# Most Authentic Mint concentrate



## Ripstorm (5/10/16)

a Mate of mine bought Puffy Puffs Widow (Apple, litchi, lemon mint). The mint in that juice is the most authentic I've ever tasted.
Any idea what kind of mint they use?


----------



## Jan (5/10/16)

Candy mint or a leafy mint? If you like the leafy mint taste I can strongly recommend MMM mint and honey. As for a concentrate I have no Idea

Reactions: Like 1 | Agree 1


----------



## Ripstorm (6/10/16)

Jan said:


> Candy mint or a leafy mint? If you like the leafy mint taste I can strongly recommend MMM mint and honey. As for a concentrate I have no Idea



Tastes exactly like a mint leaf. I'm not a huge mint fan, but my wife is. Would like to get my hands on the mint concentrate they use.


----------



## Create-A-Cloud (6/10/16)

@Zacdaniel


----------



## Zacdaniel (6/10/16)

Hi Bud

Unfortunately, I won't be able to assist you with what I use in that mix as it isn't just a single mint that is in there.
I hope you understand.


----------



## Ripstorm (6/10/16)

Zacdaniel said:


> Hi Bud
> 
> Unfortunately, I won't be able to assist you with what I use in that mix as it isn't just a single mint that is in there.
> I hope you understand.



Understand completely. I didn't expect you to give out your recipe . It's just that I rarely work with mint concentrates so I'm not familiar with the flavour profiles available with the normal Cap/TPA/FW/FA/INW mints.

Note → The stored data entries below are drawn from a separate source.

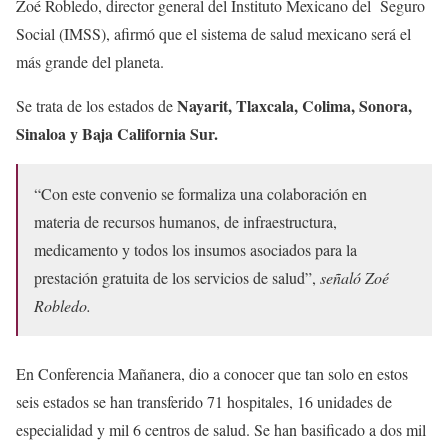
Zoé Robledo, director general del Instituto Mexicano del Seguro
Social (IMSS), afirmó que el sistema de salud mexicano será el
más grande del planeta.
Nayarit, Tlaxcala, Colima, Sonora,
Se trata de los estados de
Sinaloa y Baja California Sur.
“Con este convenio se formaliza una colaboración en
materia de recursos humanos, de infraestructura,
medicamento y todos los insumos asociados para la
prestación gratuita de los servicios de salud”,
señaló Zoé
Robledo.
En Conferencia Mañanera, dio a conocer que tan solo en estos
seis estados se han transferido 71 hospitales, 16 unidades de
especialidad y mil 6 centros de salud. Se han basificado a dos mil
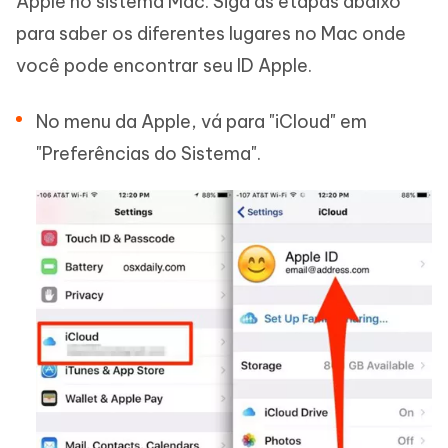
Apple no sistema Mac. Siga as etapas abaixo
para saber os diferentes lugares no Mac onde
você pode encontrar seu ID Apple.
No menu da Apple, vá para "iCloud" em
"Preferências do Sistema".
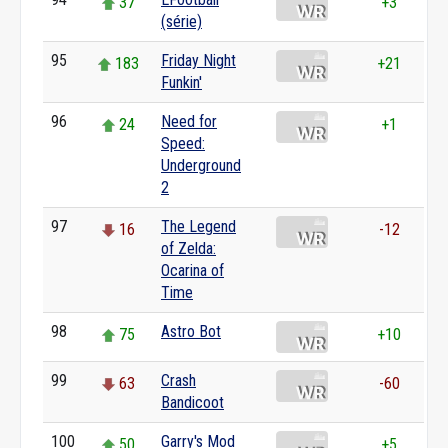
37
+3
(série)
95
Friday Night
183
+21
Funkin'
96
Need for
24
+1
Speed:
Underground
2
97
The Legend
16
-12
of Zelda:
Ocarina of
Time
98
Astro Bot
75
+10
99
Crash
63
-60
Bandicoot
100
Garry's Mod
50
+5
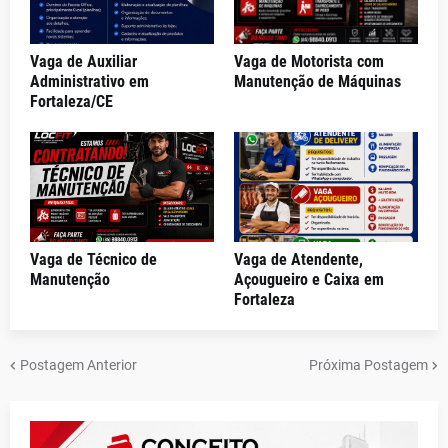
Vaga de Auxiliar
Vaga de Motorista com
Administrativo em
Manutenção de Máquinas
Fortaleza/CE
Vaga de Técnico de
Vaga de Atendente,
Manutenção
Açougueiro e Caixa em
Fortaleza
Postagem Anterior
Próxima Postagem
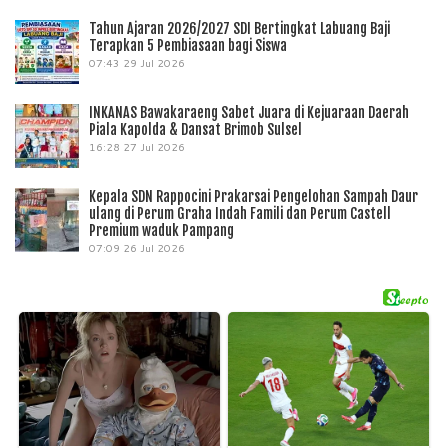
Tahun Ajaran 2026/2027 SDI Bertingkat Labuang Baji
Terapkan 5 Pembiasaan bagi Siswa
07:43
29 Jul 2026
INKANAS Bawakaraeng Sabet Juara di Kejuaraan Daerah
Piala Kapolda & Dansat Brimob Sulsel
16:28
27 Jul 2026
Kepala SDN Rappocini Prakarsai Pengelohan Sampah Daur
ulang di Perum Graha Indah Famili dan Perum Castell
Premium waduk Pampang
07:09
26 Jul 2026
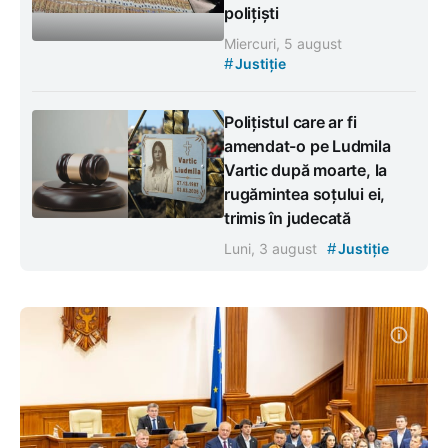
polițiști
Miercuri, 5 august
#
Justiție
Polițistul care ar fi
amendat-o pe Ludmila
Vartic după moarte, la
rugămintea soțului ei,
trimis în judecată
#
Luni, 3 august
Justiție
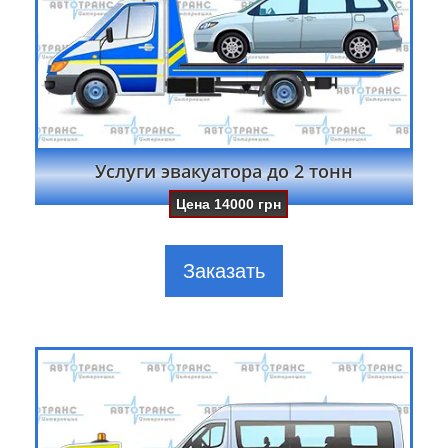
Услуги эвакуатора до 2 тонн
Цена
14000
грн
Заказать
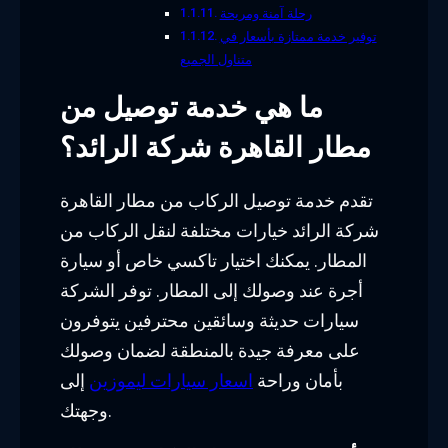
رحلة آمنة ومريحة
توفير خدمة ممتازة بأسعار في
متناول الجميع
ما هي خدمة توصيل من
مطار القاهرة شركة الرائد؟
تقدم خدمة توصيل الركاب من مطار القاهرة
شركة الرائد خيارات مختلفة لنقل الركاب من
المطار. يمكنك اختيار تاكسي خاص أو سيارة
أجرة عند وصولك إلى المطار. توفر الشركة
سيارات حديثة وسائقين محترفين يتوفرون
على معرفة جيدة بالمنطقة لضمان وصولك
بأمان وراحة
اسعار سيارات ليموزين
إلى
وجهتك.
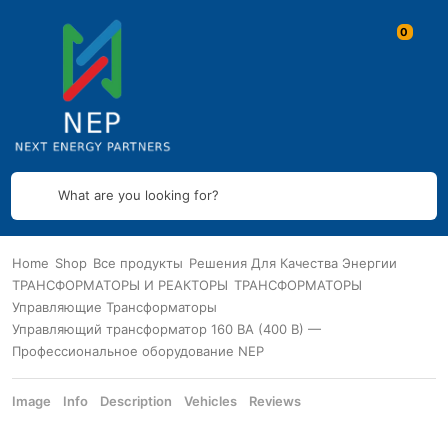
What are you looking for?
Home
Shop
Все продукты
Решения Для Качества Энергии
ТРАНСФОРМАТОРЫ И РЕАКТОРЫ
ТРАНСФОРМАТОРЫ
Управляющие Трансформаторы
Управляющий трансформатор 160 ВА (400 В) —
Профессиональное оборудование NEP
Image
Info
Description
Vehicles
Reviews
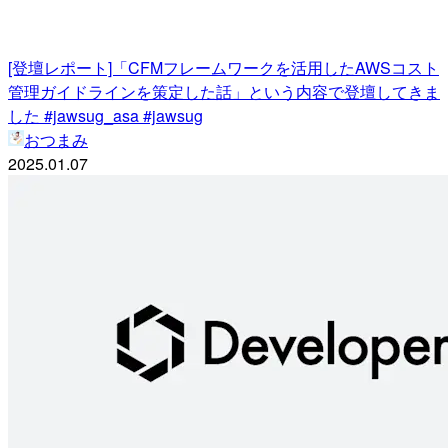
[登壇レポート]「CFMフレームワークを活用したAWSコスト
管理ガイドラインを策定した話」という内容で登壇してきま
した #jawsug_asa #jawsug
おつまみ
2025.01.07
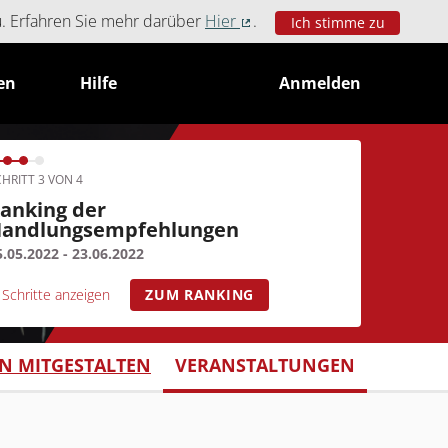
u. Erfahren Sie mehr darüber
Hier
.
Ich stimme zu
(Externer Link)
en
Hilfe
Anmelden
HRITT 3 VON 4
anking der
andlungsempfehlungen
5.05.2022 - 23.06.2022
Schritte anzeigen
ZUM RANKING
 MITGESTALTEN
VERANSTALTUNGEN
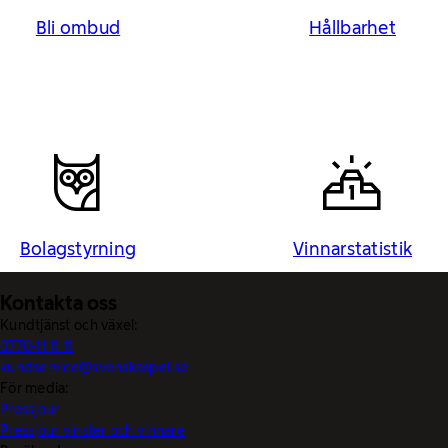
Bli ombud
Hållbarhet
Bolagstyrning
Vinnarstatistik
Kontakta oss
Kundtjänst och växel:
0770-11 11 11
kundservice@svenskaspel.se
För media:
Pressjour
Pressjour vinster och vinnare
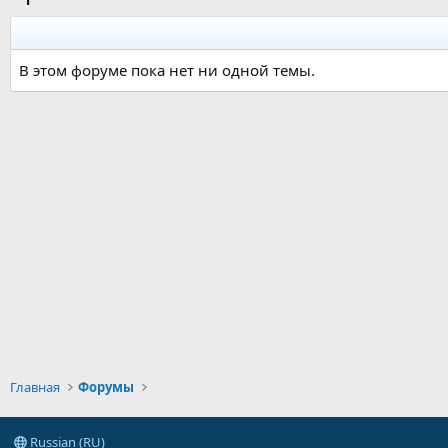
В этом форуме пока нет ни одной темы.
Главная
Форумы
Russian (RU)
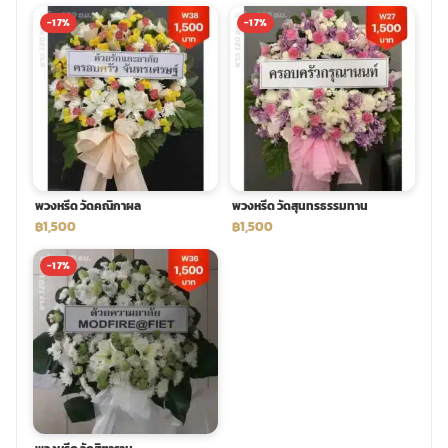
-17%
-17%
พวงหรีด วัดคณิกาผล
พวงหรีด วัดสุนทรธรรมทาน
฿1,500
฿1,500
-17%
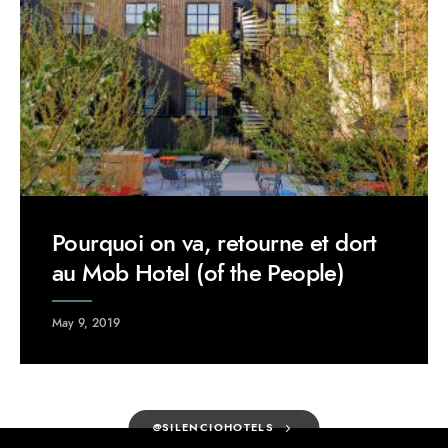
Pourquoi on va, retourne et dort
au Mob Hotel (of the People)
May 9, 2019
@SILENCIOHOTELS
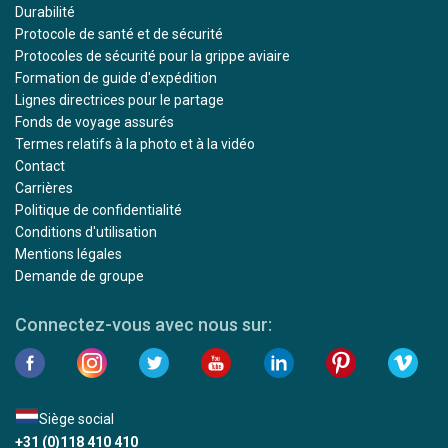
Durabilité
Protocole de santé et de sécurité
Protocoles de sécurité pour la grippe aviaire
Formation de guide d'expédition
Lignes directrices pour le partage
Fonds de voyage assurés
Termes relatifs à la photo et à la vidéo
Contact
Carrières
Politique de confidentialité
Conditions d'utilisation
Mentions légales
Demande de groupe
Connectez-vous avec nous sur:
Siège social
+31 (0)118 410 410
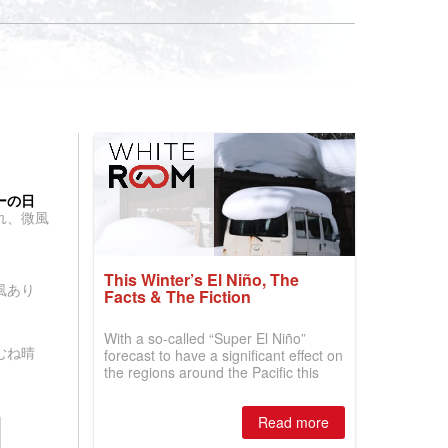
ーの日
れ、微風
This Winter’s El Niño, The
風あり
Facts & The Fiction
With a so-called “Super El Niño”
むね晴
forecast to have a significant effect on
the regions around the Pacific this
winter, the question skiers are asking
is simple: book now or wait, and
Read more
where are the best odds?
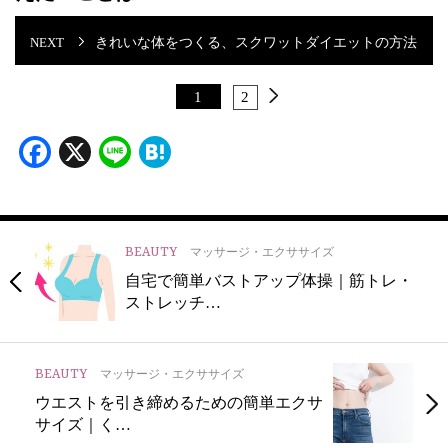
きれいな体をつくる、スクワットダイエットの方法
1
2
Facebook
X
Line
Hatena
BEAUTY
マッサージ・エクササイズ
自宅で簡単バストアップ体操｜筋トレ・
ストレッチ…
BEAUTY
マッサージ・エクササイズ
ウエストを引き締めるための簡単エクサ
サイズ｜く…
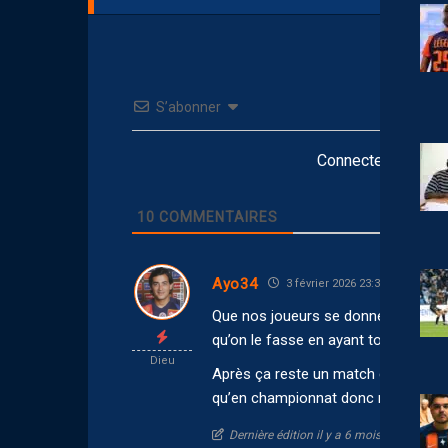
S’abonner
Connectez-vous po
10
COMMENTAIRES
Ayo34
3 février 2026 23:37
Que nos joueurs se donnent à fond,
qu’on le fasse en ayant tout donné 
Dieu
Après ça reste un match de coupe f
qu’en championnat donc rien n’est 
Dernière édition il y a 6 mois par Ayo34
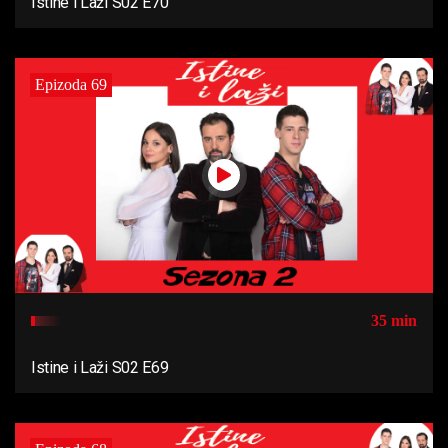
Istine i Laži S02 E70
Epizoda 69
35 min
Istine i Laži S02 E69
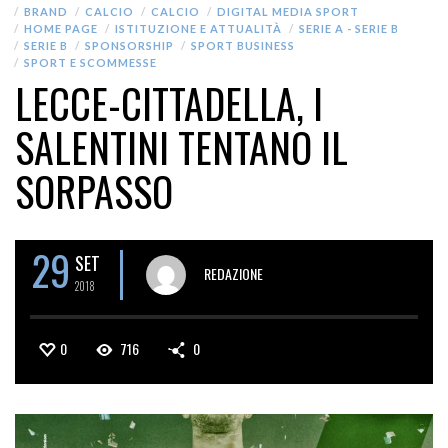
BRAND
CALCIO
CALCIO
DIGITAL MEDIA SPORT
HOME PAGE
ISTITUZIONE E ATTUALITÀ
SERIE A - SERIE B
SERIE B
SPONSORSHIP
SPORT BUSINESS
SPORT E SCOMMESSE
LECCE-CITTADELLA, I
SALENTINI TENTANO IL
SORPASSO
29
SET
REDAZIONE
2018
0
716
0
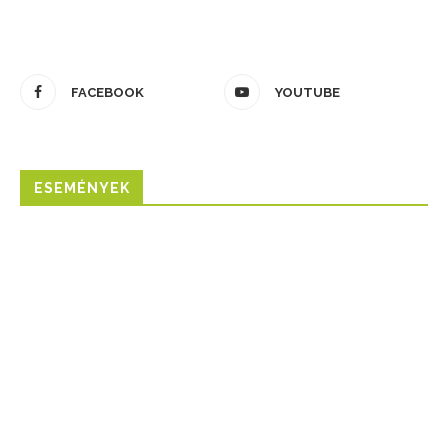
FACEBOOK
YOUTUBE
ESEMÉNYEK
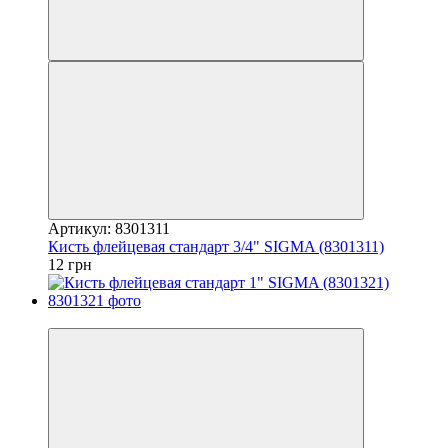
Артикул: 8301311
Кисть флейцевая стандарт 3/4" SIGMA (8301311)
12 грн
7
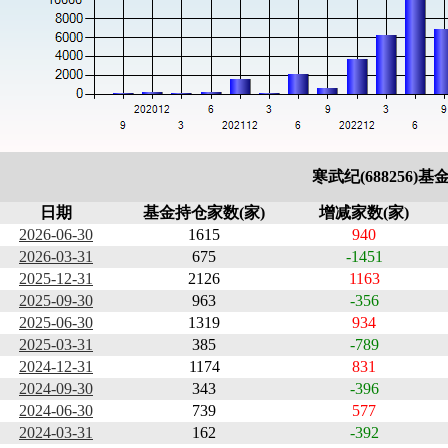
寒武纪(688256)
日期
基金持仓家数(家)
增减家数(家)
2026-06-30
1615
940
2026-03-31
675
-1451
2025-12-31
2126
1163
2025-09-30
963
-356
2025-06-30
1319
934
2025-03-31
385
-789
2024-12-31
1174
831
2024-09-30
343
-396
2024-06-30
739
577
2024-03-31
162
-392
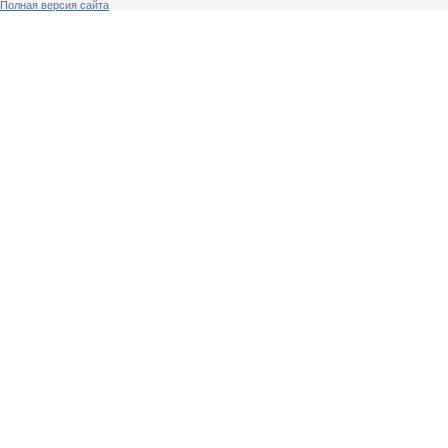
Полная версия сайта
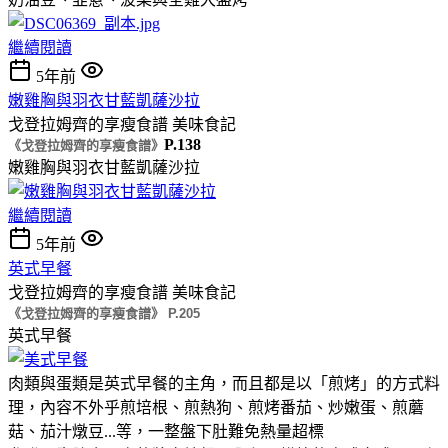
繼續閱讀
5年前
嫩雞胸與羽衣甘藍凱薩沙拉
戈登拉姆齊的享瘦食譜
美味食記
P.138
《戈登拉姆齊的享瘦食譜》
嫩雞胸與羽衣甘藍凱薩沙拉
繼續閱讀
5年前
英式早餐
戈登拉姆齊的享瘦食譜
美味食記
《戈登拉姆齊的享瘦食譜》 P.205
英式早餐
肉類與蛋類是英式早餐的主角，而且都是以「煎烤」的方式料
理，內容不外乎煎培根、煎熱狗、煎烤番茄、炒嫩蛋、煎蘑
菇、茄汁燉豆...等，一整盤下肚難免熱量超標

Anyways, great job with that juice! First mint juice that I actually liked


----------



## Zacdaniel (6/10/16)

Ripstorm said:


> Understand completely. I didn't expect you to give out your recipe . It's just that I rarely work with mint concentrates so I'm not familiar with the flavour profiles available with the normal Cap/TPA/FW/FA/INW mints.
> 
> Anyways, great job with that juice! First mint juice that I actually liked



Thanks bud, appreciate the kind words.
I can tell you the earthiness doesn't come from the mint side of things.

Reactions: Thanks 1


----------